• **Text block**
::::
Identifiers
- Aliases: NBPF1, AB13, AB14, AB23, AD2, NBG, NBPF, neuroblastoma breakpoint family member 1, NBPF member 1
- External IDs: OMIM: 610501; GeneCards: NBPF1
Gene location (Human)
Chromosome 1 (human)
| Chr. | Chromosome 1 (human) |  |  |
Chromosome 1 (human) Genomic location for NBPF1
| Band | 1p36.13 | Start | 16,562,319 bp |
| End | 16,613,562 bp |
RNA expression pattern
| Bgee | Human / Mouse (ortholog); Top expressed in; secondary oocyte; right adrenal gland; ventricular zone; right adrenal cortex; left adrenal cortex; ganglionic eminence; C1 segment; epithelium of colon; rectum; smooth muscle tissue; / n/a More reference expression data |
| BioGPS | n/a |
Orthologs
| Databases | NCBI: entry; OMA: entry |  |
| Species | Human | Mouse |
| Entrez | 55672 | n/a |
| Ensembl | ENSG00000219481 | n/a |
| UniProt | Q3BBV0 | n/a |
| RefSeq (mRNA) | NM_017940 | n/a |
| RefSeq (protein) | NP_060410 | n/a |
| Location (UCSC) | Chr 1: 16.56 – 16.61 Mb | n/a |
| PubMed search |  | n/a |
| View/Edit Human |  |  |  |  |

= NBPF1 =

Protein found in humans

Neuroblastoma breakpoint family, member 1, or NBPF1, is a protein that is encoded by the gene NBPF1 in humans. This protein is member of the neuroblastoma breakpoint family of proteins, a group of proteins that are thought to be involved in the development of the nervous system.
::::
• **Input data**

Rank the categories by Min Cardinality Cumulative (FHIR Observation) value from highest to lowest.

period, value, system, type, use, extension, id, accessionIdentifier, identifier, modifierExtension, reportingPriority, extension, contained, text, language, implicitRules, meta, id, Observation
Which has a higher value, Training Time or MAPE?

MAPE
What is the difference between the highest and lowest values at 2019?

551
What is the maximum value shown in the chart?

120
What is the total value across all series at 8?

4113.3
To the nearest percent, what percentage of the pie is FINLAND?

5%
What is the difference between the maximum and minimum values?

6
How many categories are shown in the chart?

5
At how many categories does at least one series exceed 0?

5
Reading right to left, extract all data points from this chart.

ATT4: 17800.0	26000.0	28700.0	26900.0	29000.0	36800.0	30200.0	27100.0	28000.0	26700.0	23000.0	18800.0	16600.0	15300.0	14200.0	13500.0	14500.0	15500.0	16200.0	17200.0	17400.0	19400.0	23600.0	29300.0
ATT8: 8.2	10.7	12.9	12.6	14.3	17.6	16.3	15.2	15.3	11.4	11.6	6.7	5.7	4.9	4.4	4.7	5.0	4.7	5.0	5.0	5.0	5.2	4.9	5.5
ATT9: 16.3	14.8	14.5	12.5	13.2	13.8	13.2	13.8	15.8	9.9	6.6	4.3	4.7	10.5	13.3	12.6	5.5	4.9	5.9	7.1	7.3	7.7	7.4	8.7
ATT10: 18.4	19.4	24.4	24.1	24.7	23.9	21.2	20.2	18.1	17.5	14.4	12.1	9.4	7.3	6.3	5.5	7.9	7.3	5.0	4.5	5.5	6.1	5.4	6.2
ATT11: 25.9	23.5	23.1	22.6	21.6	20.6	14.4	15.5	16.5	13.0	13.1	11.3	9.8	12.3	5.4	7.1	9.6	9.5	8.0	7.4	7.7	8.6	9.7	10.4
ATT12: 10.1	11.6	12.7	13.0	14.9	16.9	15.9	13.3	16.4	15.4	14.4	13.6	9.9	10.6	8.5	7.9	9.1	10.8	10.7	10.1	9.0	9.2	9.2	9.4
::::
• **Instructions**
(a) According to the NBPF1 text, on which chromosome band is the gene located?
(b) Using the NBPF1 text, say whether each statement agrees with it. Answer yes or no and quote the deciding words.
(i) NBPF1 is a protein encoded by a gene in humans.
(ii) The OMIM identifier given for NBPF1 is 610501.
(iii) The gene ends at 16,562,319 bp.
(c) Pick up the NBPF1 text after its last sentence and continue writing it.
The data has nothing to do with the NBPF1 text.

• **Responses by task**
(a) 1p36.13

(b)
(i) Yes: "is a protein that is encoded by the gene NBPF1 in humans"
(ii) Yes: "OMIM: 610501"
(iii) No: "16,613,562 bp"

(c)
== Gene ==
The NBPF1 gene in humans is located on the minus strand of 1p36.3 in humans and is 51179 base pairs long including exons and introns. It is located between the protein coding genes NECAP2 and CROCC. NBPF1 is one of the 26 known members of the Neuroblastoma Breakpoint Family genes and pseudogenes. The NBPF2 pseudogene and NBPF3 gene are the most similar genes located close to NBPF1 and they reside on the chromosomal location 1p36.12. Most members of the NBPF gene family are located on chromosomal location 1q21.1-1q23.3 in humans, and these genes are more similar to each other in sequence than they are to NBPF1.

Location of NBPF1 in relation to other genes on chromosome 1

=== Transcript ===
The transcript for NBPF1 in humans is a 6183 base pair mRNA that is made of 28 exons. There are more than 14 alternative splicing forms of NBPF1 predicted, but only seven of the splice forms have been observed. Out of all of the possible transcripts, only two are known to code proteins. One of these transcripts is 1139 amino acids long with 23 coding exons, while and the other is 1095 amino acids long and 23 coding exons. The noncoding transcripts are processed, but their function is unknown.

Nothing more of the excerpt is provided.